KING CITY — Board members from South Monterey County Joint Union High School District were recently given a tour of King City High School to see the cohort classrooms in progress.
Cohorts are small groups of students allowed to come to campus for in-person instruction, often as an intervention solution for students who have trouble with distance learning.
“We wanted to highlight how we have been rolling since October,” said Janet Matos, principal at KCHS. “King City is leading in many areas.”
While district counterpart Greenfield High School has a small number of cohorts, and many schools throughout the state either have small numbers or no cohorts, KCHS had 134 students in 15 active cohorts at the time of the Feb. 22 tour.
The school has plans to expand by another two cohorts and bring the total number of students up to 150 by early March.
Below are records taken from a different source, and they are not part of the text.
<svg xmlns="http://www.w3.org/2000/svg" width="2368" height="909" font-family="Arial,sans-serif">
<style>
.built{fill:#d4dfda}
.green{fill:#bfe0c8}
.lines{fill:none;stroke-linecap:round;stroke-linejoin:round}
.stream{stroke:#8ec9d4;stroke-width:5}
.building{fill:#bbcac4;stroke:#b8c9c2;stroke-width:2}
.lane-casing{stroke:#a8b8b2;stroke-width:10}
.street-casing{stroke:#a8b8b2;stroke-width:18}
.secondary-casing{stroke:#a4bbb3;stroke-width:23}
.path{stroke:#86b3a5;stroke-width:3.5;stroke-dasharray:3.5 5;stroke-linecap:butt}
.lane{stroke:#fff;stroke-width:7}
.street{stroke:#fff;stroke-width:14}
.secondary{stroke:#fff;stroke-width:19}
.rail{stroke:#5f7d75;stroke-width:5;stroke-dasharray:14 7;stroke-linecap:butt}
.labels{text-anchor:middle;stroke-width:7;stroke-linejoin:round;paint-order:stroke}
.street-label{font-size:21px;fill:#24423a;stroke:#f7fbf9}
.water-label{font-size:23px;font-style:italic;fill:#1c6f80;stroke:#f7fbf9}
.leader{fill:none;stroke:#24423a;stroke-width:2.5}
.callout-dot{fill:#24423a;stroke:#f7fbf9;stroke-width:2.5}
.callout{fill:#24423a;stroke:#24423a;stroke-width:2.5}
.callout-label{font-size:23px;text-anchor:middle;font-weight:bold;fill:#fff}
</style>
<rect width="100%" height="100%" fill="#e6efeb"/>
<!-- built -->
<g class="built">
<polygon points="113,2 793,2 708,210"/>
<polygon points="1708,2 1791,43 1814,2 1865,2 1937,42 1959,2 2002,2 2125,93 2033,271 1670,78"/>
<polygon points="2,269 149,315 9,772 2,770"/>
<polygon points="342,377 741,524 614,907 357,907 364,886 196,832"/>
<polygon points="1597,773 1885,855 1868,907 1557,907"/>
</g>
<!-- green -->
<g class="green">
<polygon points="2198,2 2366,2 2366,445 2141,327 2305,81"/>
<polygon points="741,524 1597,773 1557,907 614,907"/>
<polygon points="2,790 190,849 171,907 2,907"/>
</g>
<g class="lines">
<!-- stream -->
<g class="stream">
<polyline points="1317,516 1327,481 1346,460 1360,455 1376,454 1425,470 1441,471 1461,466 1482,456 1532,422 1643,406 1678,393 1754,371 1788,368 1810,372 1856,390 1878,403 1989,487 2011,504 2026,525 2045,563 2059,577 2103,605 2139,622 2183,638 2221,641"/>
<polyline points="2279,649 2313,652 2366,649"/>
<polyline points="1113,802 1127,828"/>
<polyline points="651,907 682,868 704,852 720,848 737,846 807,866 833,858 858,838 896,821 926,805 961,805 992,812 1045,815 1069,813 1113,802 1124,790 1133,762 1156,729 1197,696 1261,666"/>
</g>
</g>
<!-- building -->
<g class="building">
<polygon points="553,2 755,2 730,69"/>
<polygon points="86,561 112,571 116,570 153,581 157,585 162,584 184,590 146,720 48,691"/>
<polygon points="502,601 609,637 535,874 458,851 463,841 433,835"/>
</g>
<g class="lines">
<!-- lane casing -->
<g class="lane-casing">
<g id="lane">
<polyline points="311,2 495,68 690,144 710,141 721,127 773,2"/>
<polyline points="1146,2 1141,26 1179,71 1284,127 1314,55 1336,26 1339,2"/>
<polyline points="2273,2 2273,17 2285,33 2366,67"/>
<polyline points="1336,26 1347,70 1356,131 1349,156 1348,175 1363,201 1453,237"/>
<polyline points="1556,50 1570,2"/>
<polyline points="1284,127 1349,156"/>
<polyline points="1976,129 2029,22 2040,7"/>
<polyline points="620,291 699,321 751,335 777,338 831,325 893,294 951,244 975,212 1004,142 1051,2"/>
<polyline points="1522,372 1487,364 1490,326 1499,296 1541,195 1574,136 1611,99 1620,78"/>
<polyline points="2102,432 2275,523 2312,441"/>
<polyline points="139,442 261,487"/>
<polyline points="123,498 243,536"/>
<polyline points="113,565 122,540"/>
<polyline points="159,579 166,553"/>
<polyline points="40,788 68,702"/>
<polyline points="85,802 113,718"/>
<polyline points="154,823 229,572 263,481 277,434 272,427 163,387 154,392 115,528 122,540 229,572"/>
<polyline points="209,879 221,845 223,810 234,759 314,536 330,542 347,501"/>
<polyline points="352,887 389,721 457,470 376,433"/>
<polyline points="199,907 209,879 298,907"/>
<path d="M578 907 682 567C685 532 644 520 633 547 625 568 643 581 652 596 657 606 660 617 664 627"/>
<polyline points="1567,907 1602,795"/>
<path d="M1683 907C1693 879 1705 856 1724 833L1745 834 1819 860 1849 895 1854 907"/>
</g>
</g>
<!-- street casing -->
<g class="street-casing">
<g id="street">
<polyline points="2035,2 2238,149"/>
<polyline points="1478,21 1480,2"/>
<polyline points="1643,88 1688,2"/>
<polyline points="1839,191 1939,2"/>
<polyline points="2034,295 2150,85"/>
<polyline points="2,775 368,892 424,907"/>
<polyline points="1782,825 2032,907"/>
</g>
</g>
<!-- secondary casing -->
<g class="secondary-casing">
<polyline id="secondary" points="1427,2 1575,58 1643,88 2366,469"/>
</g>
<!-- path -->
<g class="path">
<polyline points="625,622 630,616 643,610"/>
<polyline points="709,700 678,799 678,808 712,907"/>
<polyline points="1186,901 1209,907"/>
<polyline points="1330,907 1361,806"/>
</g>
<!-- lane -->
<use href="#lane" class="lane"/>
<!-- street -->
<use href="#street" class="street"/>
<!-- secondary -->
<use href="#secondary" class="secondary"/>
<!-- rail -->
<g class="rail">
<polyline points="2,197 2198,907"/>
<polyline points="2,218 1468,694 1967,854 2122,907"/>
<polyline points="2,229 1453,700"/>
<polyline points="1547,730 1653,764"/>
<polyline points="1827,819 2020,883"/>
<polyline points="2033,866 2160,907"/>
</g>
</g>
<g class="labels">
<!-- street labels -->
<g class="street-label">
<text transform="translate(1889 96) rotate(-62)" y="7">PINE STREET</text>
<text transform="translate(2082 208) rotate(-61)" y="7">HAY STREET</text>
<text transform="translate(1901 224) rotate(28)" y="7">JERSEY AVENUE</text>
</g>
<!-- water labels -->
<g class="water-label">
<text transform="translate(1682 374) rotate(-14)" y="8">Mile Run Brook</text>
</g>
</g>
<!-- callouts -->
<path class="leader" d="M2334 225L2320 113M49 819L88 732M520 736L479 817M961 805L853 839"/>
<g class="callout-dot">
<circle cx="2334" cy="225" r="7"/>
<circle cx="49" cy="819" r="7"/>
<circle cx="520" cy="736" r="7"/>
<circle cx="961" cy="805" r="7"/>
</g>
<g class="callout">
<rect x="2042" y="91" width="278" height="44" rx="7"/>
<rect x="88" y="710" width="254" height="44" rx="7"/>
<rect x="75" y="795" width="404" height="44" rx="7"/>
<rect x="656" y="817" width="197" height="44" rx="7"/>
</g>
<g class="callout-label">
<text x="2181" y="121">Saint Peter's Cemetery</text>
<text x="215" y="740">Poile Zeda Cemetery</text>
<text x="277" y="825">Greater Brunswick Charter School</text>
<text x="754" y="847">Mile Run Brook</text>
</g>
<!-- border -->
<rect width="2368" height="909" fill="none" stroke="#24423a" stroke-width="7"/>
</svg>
The campus, however, is limited to 25% capacity on cohort numbers.
Matos said the campus began with groups of seven or eight students to see how teachers, students and parents reacted and in order to find out what would work safely.
According to officials, the school is regularly checking grade performance to see which students are on track for graduation and which are falling behind, at which point intervention strategies take place.
For those students determined not to be doing well because of obstacles relating to distance learning, they are asked if they would like to join the cohort program.
“Cohorts are voluntary participation,” Matos said.
Returning to a classroom with an in-person teacher means obstacles can be bypassed, whether they are related to online access or home issues.
“We lower some of those barriers they’re struggling with at home,” said Michael Gray, assistant principal at KCHS.
Not all of the cohort instructors are tenured teachers, as explained in a presentation before the tour. There is one long-term substitute, one migrant education instructor and three para-educators, one of which was a prior KCHS valedictorian and current UCLA student.
“From my conversations, it’s been very beneficial for our students and they’re appreciative of it,” Gray said. “Some of them didn’t realize how much they miss school. They didn’t care to be here, but when they were on distance learning, they really missed it.”
Because of the risk of Covid-19, if someone is found to be sick, a cohort can be shut down to allow for quarantine time.
Officials said cohorts at KCHS have had to be shut down for potential virus infections. When those happen, students are given time to make up their work because of the delay in schedule and to make sure they get support on campus rather than trying to work from home.
During the tour, district officials and board members got to see small groups of students in different classrooms with a teacher present. In some classrooms, students worked on laptops while the in-person teacher presented through computer camera to off-site students in a hybrid lesson format.
The overall campus was quiet, without the bustling activity of a full campus, but officials commented on how the cohort rooms were a source of activity, and kept the campus from having an abandoned feel.